Вот история моего детства.
Единственный друг, которого я могу вспомнить — мой одноклассник Кевин. До пяти лет я сидел дома, смотрел телевизор или ходил с мамой по магазинам. Потом пошел в школу и познакомился с Кевином, который любил тракторы, бегать наперегонки и пауков. Он собирал пауков, хранил их в пустых банках, пока они не сворачивались и не умирали, оставаясь на дне маленьким комочком шерсти. Мы играли на помойках, превращая пустые баки для мусора в космические корабли или танки. Я возвращался домой, раскрасневшийся и уставший, весь в грязи и траве, мама шлепала меня, раздевала и отмывала.
Мы дружили с Кевином, пока нам не исполнилось одиннадцать, потом мы пошли в разные школы, и у меня не осталось друзей, я стоял один в углу площадки, молясь, чтобы футбольный мяч не полетел в мою сторону. Мальчики в моем классе смеялись надо мной, потому что я говорил не так, как они, не понимал их шуток и не любил футбол, регби, и все, что якобы должны непременно обожать мальчишки. Единственное, что мне нравилось, это сидеть одному в классе и рисовать, воплощая свою жизнь в мечты, уплывать в бесконечный океан белой бумаги.
Мою учительницу рисования звали Мэри Чоат. В каком-то смысле, думаю, она была моим другом, хотя тогда я был слишком мал, чтобы понимать это или хотеть этой дружбы. Я вовсе не стремился с кем-то дружить, я вполне благополучно обитал в мире своих рисунков. Они были надежны, прекрасны и защищали меня, точно стая птиц.
— Ты очень талантлив, — говорила Мэри Чоат.
— Спасибо, мисс.
— Что ты будешь делать, когда закончишь школу?
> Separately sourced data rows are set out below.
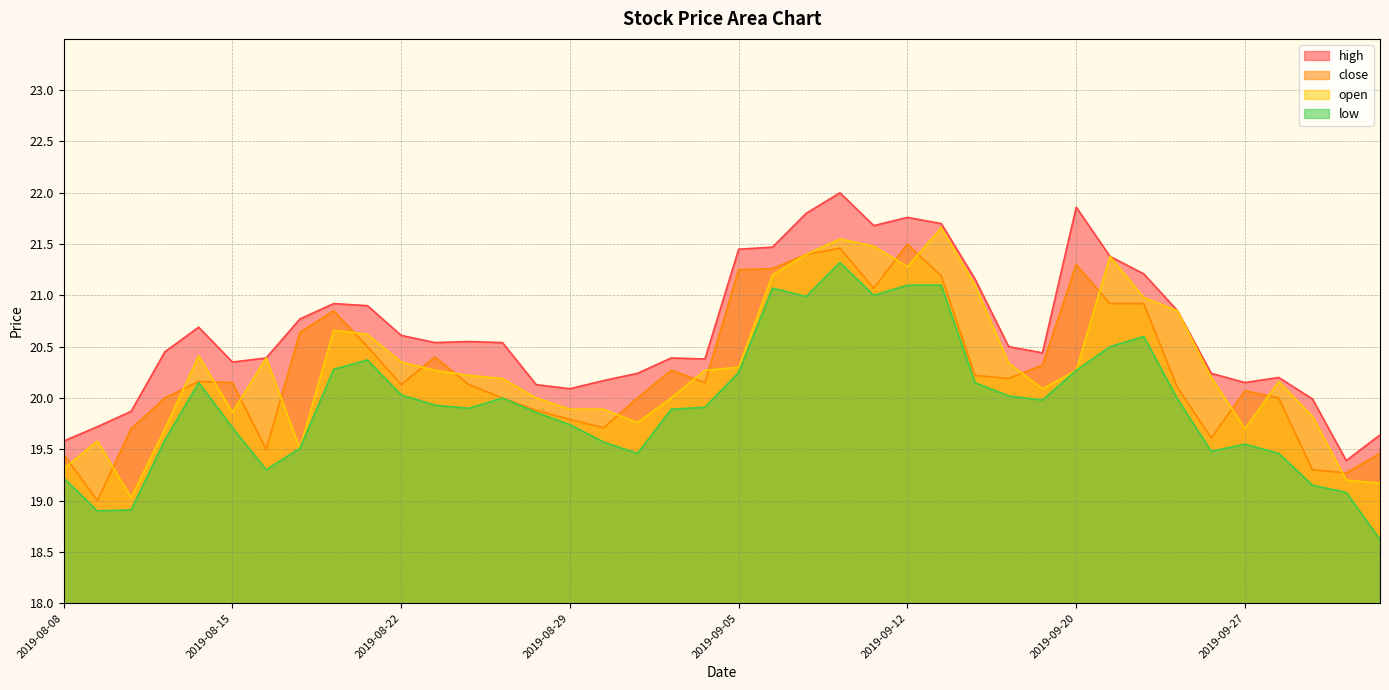

At which category does high reach its first local valley?

2019-08-15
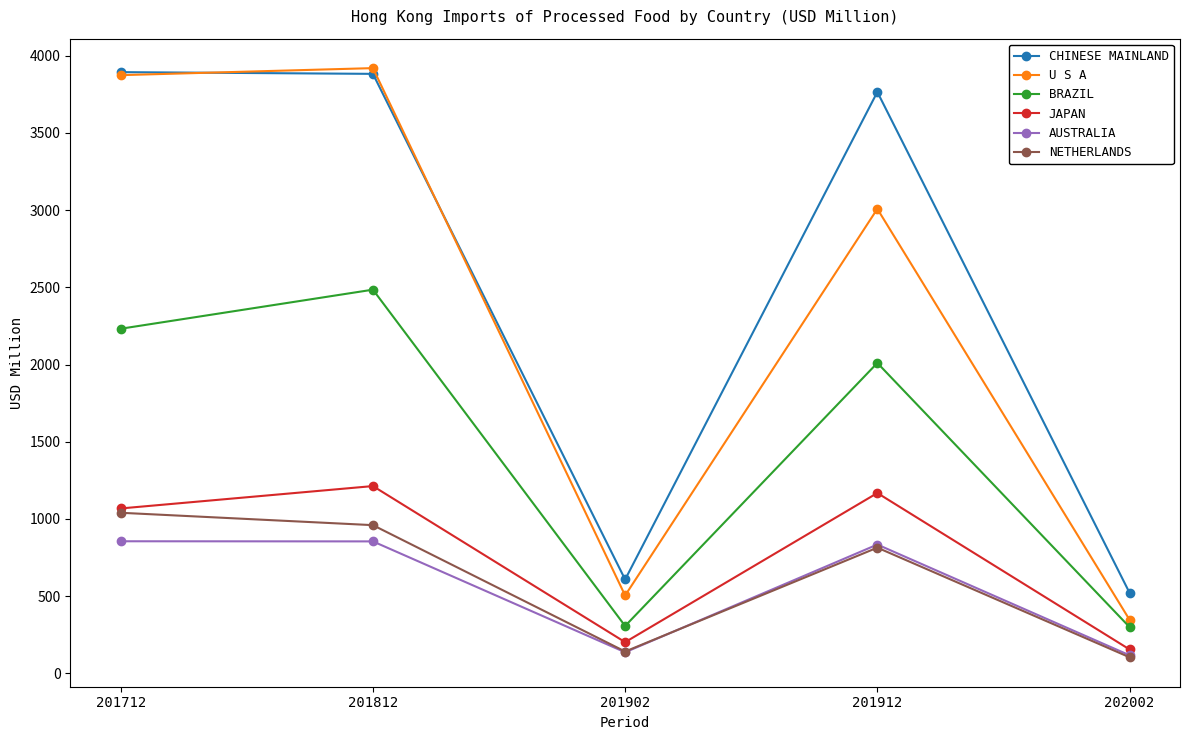

What is the approximate value of BRAZIL at 201902?

307.5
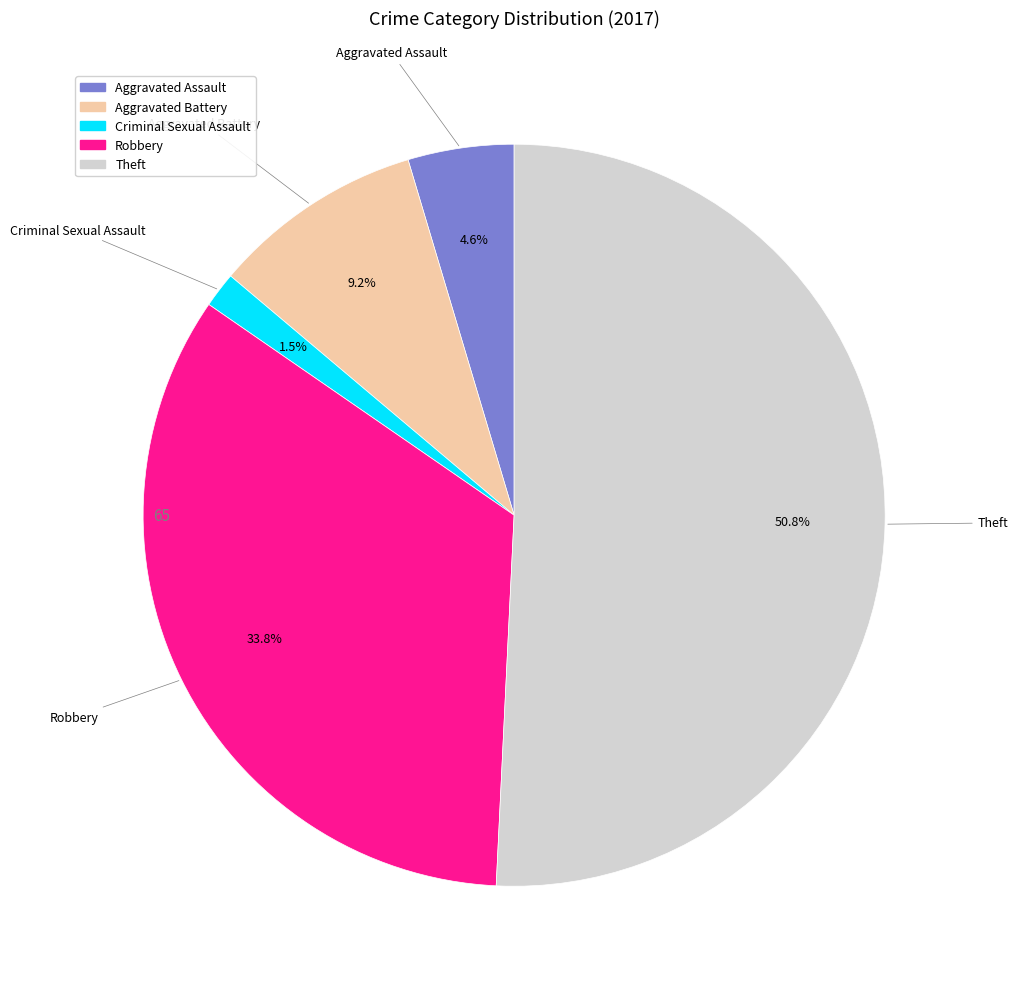

Is there a majority slice in this chart?

Yes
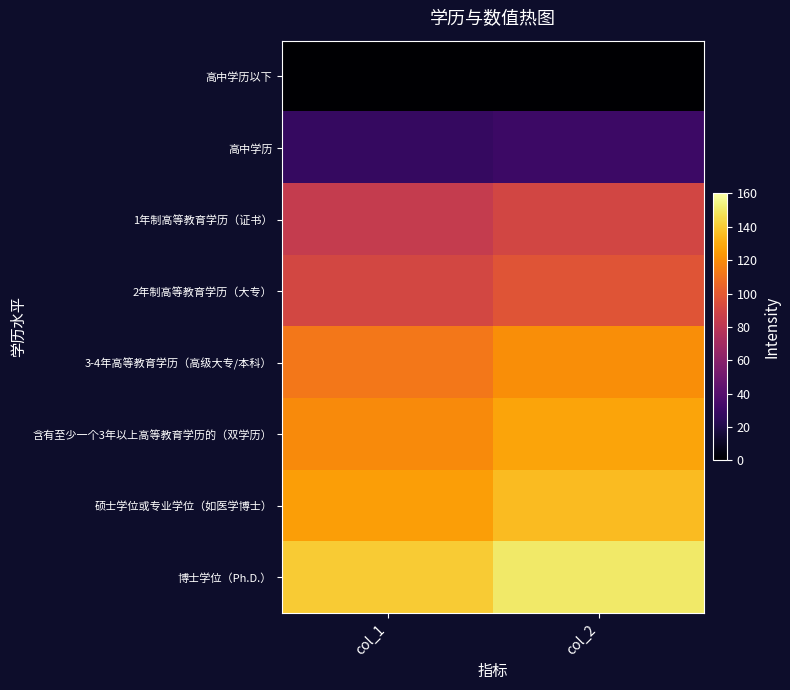

What is the difference between the highest and lowest values at col_1?

140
— Пойду в художественную школу, — отвечал я покорно.
— Превосходно, превосходно. Ты очень одаренный человек.
И она написала в моей характеристике: "Он очень талантлив. Я возлагаю большие надежды на этого молодого человека". Я вспыхнул от гордости, когда прочитал эти слова. Талант и надежды. Надежды и талант. Я был молодым талантливым человеком, на меня возлагались надежды.
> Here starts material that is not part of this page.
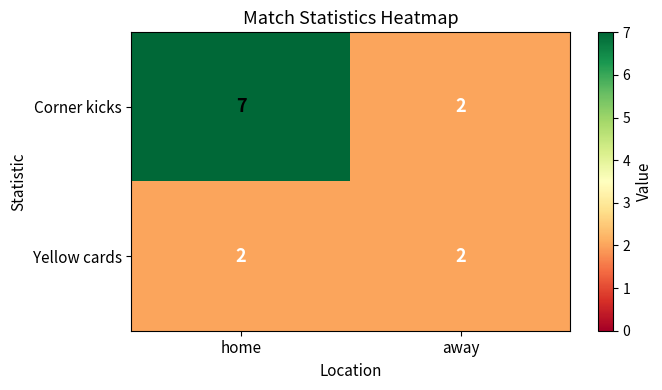

Is it true that Corner kicks equals 2 at away?

True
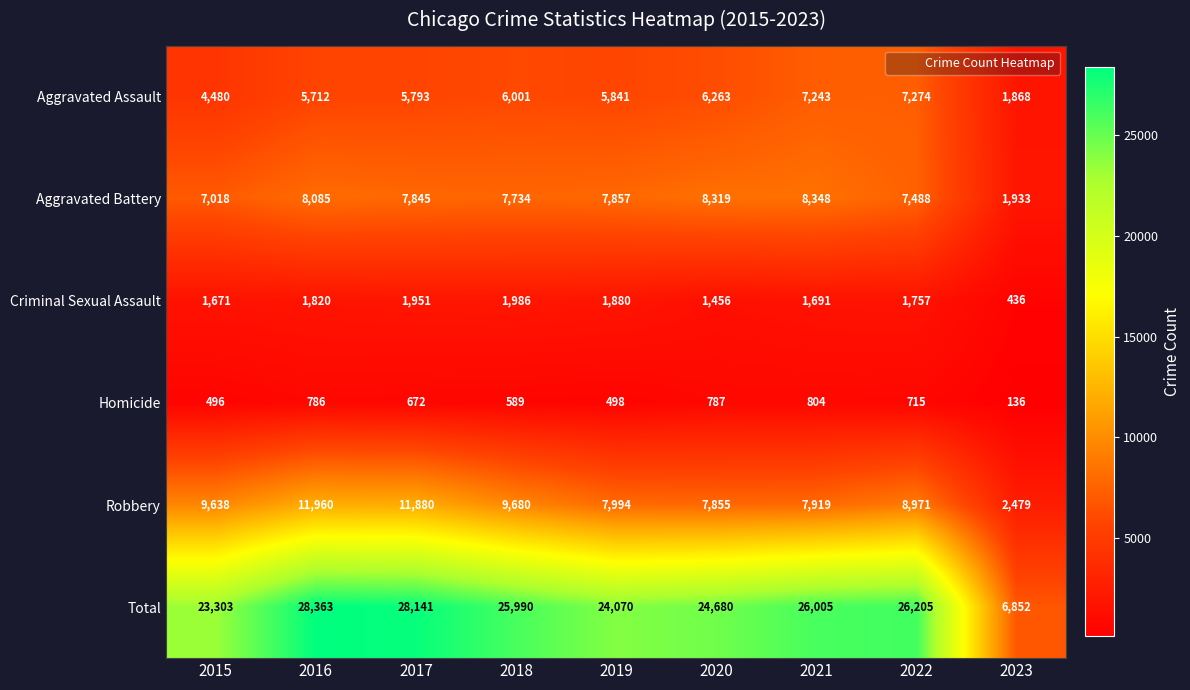

How many categories are shown in the chart?

9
Я хотел бы сойтись со своими одноклассниками. Нет, не подружиться с этими мальчиками — это казалось абсолютно невозможным, но я хотел быть им сердечно близок. Но ничего не получилось. Я оставался изгоем, всегда был лишним, мне не доверяли, я сидел один, ел один, смеялся один. Когда мы стали постарше, физические унижения прекратились, но словесные издевательства продолжались до конца с неутомимой дикостью. Огромные, зловонные оскорбления носились за мной, как разъяренные нетопыри, до того самого дня, когда я покинул школу. Меня совсем не угнетало и не огорчало это, потому что я не знал ничего иного. Если не считать моей дружбы с Кевином — к тому времени уже столь далекой, что воспоминания о ней пожелтели и стерлись, как древние фотографии в чужом альбоме, и, если не считать миллионы оставшихся без конца историй, которые я переживал с мамой — я так и не стал частью какого-либо союза, духовного или физического.
А потом я окончил школу. И ушел из дома. И мое детство осталось позади длинным темным туннелем без дверей и окон. Туннелем без малейших воспоминаний: странные, разрозненные вспышки ассоциаций, как яркие стекляшки гигантского калейдоскопа: паук, бегущий по руке Кевина и превратившийся в коричневую кляксу, когда я прихлопнул его ладонью; сестра, голая в жестяном корыте, розовое мыло бьется между ее ног, как проворная рыбка; мой отец, курящий сигареты одну за одной и переключающий телевизор с канала на другой канал; я сижу один в школе, возвращаюсь домой, ем, сплю, мастурбирую, читаю. Бесконечная прогрессия бессмысленной пустоты, которая отобрала у меня восемнадцать лет. И так прошло это анонимное предисловие, пока Билли Кроу не произнес мое имя и мое лицо не приобрело очертания.